Dr. Darin Cherniwchan
Physician, Fraser Valley Travel Clinic
After a long pause, international travel is coming back. Here’s how you can enjoy the trip while staying safe.
Canadians are eager to travel again. After months of isolation, confinement, and working from home, the thought of getting away to relax at a resort, explore far-off lands, or simply visit friends and family is wondrously appealing.
“With all this remote working, the lines between work and home have become blurred,” says Pavithra Ravinatarajan, a registered pharmacist based in Kitchener, Ont. “As a result, many of us are looking for a change of scenery to reset our minds, which isn’t a bad thing because it can help with burnout. But we need to make sure that we take the right steps to do it safely.”
Many of us are looking for a change of scenery to reset our minds, which isn’t a bad thing because it can help with burnout. But we need to make sure that we take the right steps to do it safely.
What to consider as you plan your trip
The first step is making yourself aware of the risks — COVID-19 and otherwise. “If you’re not sure where you want to go yet, you may want to take a look at the Health Canada recommendations as well as the Canadian Travel Restrictions on the risks and vaccination requirements for different locations,” says Ravinatarajan. Along with that, you’ll want to find out what the COVID-19 protocols are for various locations, such as masking and distancing, and which activities or services may be temporarily restricted, so you can choose your destination confidently and prepare accordingly.

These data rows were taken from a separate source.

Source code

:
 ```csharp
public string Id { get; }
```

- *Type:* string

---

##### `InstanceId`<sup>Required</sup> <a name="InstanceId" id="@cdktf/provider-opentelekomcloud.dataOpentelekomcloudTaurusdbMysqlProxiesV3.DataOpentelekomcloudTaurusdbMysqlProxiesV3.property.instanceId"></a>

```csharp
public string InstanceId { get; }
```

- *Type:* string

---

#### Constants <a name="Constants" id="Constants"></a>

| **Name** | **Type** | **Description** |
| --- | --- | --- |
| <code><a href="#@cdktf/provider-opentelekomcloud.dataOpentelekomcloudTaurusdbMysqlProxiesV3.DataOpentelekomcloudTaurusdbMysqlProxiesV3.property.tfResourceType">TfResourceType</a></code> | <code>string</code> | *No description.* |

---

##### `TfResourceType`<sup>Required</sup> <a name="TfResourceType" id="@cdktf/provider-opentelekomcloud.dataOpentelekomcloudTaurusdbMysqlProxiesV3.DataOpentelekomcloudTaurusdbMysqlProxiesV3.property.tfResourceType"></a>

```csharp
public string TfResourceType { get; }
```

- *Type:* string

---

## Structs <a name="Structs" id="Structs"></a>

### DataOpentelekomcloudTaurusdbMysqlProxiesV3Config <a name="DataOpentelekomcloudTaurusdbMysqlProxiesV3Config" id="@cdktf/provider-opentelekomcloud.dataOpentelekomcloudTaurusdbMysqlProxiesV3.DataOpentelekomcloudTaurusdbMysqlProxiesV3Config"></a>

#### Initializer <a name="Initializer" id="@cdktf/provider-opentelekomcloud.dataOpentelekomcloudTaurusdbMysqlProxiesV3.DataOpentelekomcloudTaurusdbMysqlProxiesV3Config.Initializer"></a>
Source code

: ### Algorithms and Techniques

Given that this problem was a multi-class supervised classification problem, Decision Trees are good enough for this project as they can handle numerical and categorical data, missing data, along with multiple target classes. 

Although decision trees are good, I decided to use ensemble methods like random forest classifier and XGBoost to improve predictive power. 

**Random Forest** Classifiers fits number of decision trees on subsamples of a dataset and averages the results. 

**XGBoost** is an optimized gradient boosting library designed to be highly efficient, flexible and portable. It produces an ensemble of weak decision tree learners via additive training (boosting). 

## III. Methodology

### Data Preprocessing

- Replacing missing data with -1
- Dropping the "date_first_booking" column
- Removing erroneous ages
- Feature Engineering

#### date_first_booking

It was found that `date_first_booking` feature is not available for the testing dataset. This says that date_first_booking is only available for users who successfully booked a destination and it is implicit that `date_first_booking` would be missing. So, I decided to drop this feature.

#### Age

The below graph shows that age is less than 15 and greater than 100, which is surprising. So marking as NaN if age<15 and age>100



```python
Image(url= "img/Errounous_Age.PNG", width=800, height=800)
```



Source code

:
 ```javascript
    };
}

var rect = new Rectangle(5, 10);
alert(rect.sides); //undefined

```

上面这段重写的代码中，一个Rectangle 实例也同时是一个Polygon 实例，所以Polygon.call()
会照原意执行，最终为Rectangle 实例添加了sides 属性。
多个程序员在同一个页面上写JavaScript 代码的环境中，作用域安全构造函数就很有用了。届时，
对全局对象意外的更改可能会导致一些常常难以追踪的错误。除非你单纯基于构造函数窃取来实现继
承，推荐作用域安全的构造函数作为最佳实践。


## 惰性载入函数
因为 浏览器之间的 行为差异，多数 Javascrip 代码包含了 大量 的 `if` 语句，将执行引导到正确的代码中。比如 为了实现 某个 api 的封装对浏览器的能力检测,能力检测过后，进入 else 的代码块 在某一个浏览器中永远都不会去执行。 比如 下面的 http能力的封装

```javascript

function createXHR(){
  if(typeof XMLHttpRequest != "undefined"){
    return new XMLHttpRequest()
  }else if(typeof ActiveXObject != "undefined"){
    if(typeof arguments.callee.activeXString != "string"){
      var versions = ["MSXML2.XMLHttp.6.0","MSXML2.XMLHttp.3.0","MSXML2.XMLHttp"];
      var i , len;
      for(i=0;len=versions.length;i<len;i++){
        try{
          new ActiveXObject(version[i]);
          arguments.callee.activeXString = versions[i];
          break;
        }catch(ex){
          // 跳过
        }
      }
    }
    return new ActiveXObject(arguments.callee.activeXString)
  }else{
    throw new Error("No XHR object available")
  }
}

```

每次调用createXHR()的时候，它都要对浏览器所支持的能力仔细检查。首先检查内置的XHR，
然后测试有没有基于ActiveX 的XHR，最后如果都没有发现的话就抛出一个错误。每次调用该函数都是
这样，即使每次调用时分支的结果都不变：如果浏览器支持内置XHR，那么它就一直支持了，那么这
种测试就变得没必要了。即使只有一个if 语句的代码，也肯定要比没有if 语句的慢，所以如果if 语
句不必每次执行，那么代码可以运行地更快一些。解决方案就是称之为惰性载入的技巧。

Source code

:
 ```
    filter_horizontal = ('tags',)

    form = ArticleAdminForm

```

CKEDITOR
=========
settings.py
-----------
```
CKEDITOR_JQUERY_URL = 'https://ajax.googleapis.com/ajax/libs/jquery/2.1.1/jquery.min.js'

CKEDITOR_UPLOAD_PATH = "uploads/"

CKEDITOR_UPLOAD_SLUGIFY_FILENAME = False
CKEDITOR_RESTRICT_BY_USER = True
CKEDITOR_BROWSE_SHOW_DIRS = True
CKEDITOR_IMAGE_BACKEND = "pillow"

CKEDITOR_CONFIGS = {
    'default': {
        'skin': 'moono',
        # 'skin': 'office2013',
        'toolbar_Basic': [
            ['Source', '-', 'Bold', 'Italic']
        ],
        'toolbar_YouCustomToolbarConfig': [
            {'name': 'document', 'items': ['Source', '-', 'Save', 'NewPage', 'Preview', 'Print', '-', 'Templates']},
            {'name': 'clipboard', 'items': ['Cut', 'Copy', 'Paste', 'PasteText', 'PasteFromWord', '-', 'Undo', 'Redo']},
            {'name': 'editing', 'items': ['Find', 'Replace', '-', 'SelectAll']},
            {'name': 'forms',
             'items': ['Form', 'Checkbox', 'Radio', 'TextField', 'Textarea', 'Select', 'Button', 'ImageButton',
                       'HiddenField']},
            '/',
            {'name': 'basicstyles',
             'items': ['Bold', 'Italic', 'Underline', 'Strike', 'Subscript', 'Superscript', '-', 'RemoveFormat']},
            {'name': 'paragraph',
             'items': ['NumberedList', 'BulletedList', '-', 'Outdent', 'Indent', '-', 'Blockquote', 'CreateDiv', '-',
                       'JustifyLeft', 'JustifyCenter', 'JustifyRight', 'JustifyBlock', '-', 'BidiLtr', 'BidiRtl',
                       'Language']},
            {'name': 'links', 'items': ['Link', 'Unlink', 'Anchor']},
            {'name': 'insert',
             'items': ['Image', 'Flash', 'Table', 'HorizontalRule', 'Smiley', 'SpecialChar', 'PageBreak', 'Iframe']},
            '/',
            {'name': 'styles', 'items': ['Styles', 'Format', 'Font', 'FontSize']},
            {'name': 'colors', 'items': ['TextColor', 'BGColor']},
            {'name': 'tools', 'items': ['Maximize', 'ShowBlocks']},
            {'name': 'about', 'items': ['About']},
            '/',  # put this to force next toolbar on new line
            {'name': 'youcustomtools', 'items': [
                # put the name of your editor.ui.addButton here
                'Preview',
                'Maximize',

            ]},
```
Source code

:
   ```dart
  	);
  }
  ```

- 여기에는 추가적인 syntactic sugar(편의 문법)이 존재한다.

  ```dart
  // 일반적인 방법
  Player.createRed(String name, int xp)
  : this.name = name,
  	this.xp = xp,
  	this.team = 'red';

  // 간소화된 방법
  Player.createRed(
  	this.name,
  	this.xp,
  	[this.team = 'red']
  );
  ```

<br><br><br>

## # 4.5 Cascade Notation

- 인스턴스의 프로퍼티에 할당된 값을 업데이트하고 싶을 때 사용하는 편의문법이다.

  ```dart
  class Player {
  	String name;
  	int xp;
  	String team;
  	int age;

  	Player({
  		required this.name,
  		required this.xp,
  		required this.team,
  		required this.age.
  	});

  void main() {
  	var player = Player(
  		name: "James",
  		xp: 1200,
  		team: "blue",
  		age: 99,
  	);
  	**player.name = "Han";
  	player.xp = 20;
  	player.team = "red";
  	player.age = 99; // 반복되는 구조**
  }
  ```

The next step is making sure you’re vaccinated against COVID-19 — and potentially having a valid, negative COVID-19 test — and ensuring that you have supporting documentation in order. It’s important to be aware that not every country accepts all types of COVID-19 tests. “The best thing to do is to go to a place that provides COVID-19 PCR testing or rapid antigen testing specifically for travel, because they will provide you with the proper documentation and QR code, if necessary, to enter that country,” says Dr. Darin Cherniwchan, a physician at the Fraser Valley Travel Clinic in Chilliwack, B.C.
The timing of the COVID-19 test is also crucial. “For most major centres in the world, it’s required 72 hours prior to boarding the plane, but in some countries, these rules and regulations can change on a weekly basis,” says Dr. Cherniwchan. For countries that aren’t accessible by direct flight from Canada, that testing period may be extended up to 120 hours. “It has to be calculated based on your personal itinerary, and that can get complicated if you’re travelling through several countries to get to your destination country. It can also be challenging to get timely test results if you’re leaving on a weekend, especially on a long weekend, so all these elements need to be considered,” says Dr. Cherniwchan.
Immunization for common travel-related diseases
In addition to protecting against COVID-19, it’s important to protect against other travel-related illnesses. “The last thing you want is to have your vacation ruined by something that could have been avoided,” says Ravinatarajan.
The pre-travel visit with your health care provider is a good time to ensure you discuss which destination-specific vaccines you may need, such as yellow fever, hepatitis A, hepatitis B, malaria, Japanese encephalitis, or rabies. “Ideally, this should be done a good six to eight weeks before departure,” says Dr. Cherniwchan. This is also a good time to ensure your non-travel routine vaccinations, such as tetanus and diphtheria, are up to date. “No matter where you are on the planet, you’re at risk for those illnesses,” says Dr. Cherniwchan.
Food- and water-related illnesses like traveller’s diarrhea also need to be factored into your protection plan. You can prevent these by avoiding tap water for drinking and tooth-brushing, and by eating only foods that are boiled, cooked, or peeled. “There are immunizations available to help prevent against cholera and diarrhea caused by a specific strain of enterotoxigenic E. coli (ETEC) bacteria,” says Dr. Cherniwchan, who advises having a treatment plan in place before you leave, just in case. “That includes hydration, medication, and knowing who to call if you get sick. The last thing you want to do is start looking for help when you’re ill.”
Protection against mosquitoes and ticks is also paramount. “Mosquitoes are disease vectors that can spread diseases such as malaria, dengue fever, Zika, Japanese encephalitis, yellow fever, chikungunya, and West Nile virus,” says Dr. Cherniwchan.
The best way to protect yourself is through a combination of insect repellent on exposed skin and wearing permethrin-treated clothing. “The two work synergistically to provide higher protection, so when you wear the two together, the likelihood of getting bitten is very remote,” says Dr. Cherniwchan. This is especially important if you’re hiking or in wooded areas.
You may also want to consider packing a travel health kit. “Many pharmacies will actually set up a kit for people or you could put one together yourself,” says Ravinatarajan.
Seek proper advice
Dr. Cherniwchan advises Canadians who plan to travel internationally to consult with a travel medicine specialist to ensure that everything they need is in place. “It’s one thing for someone to look it up on the internet, but it’s another to know what’s really happening on the ground,” he says. Getting the right advice ensures your trip is that much smoother and safer.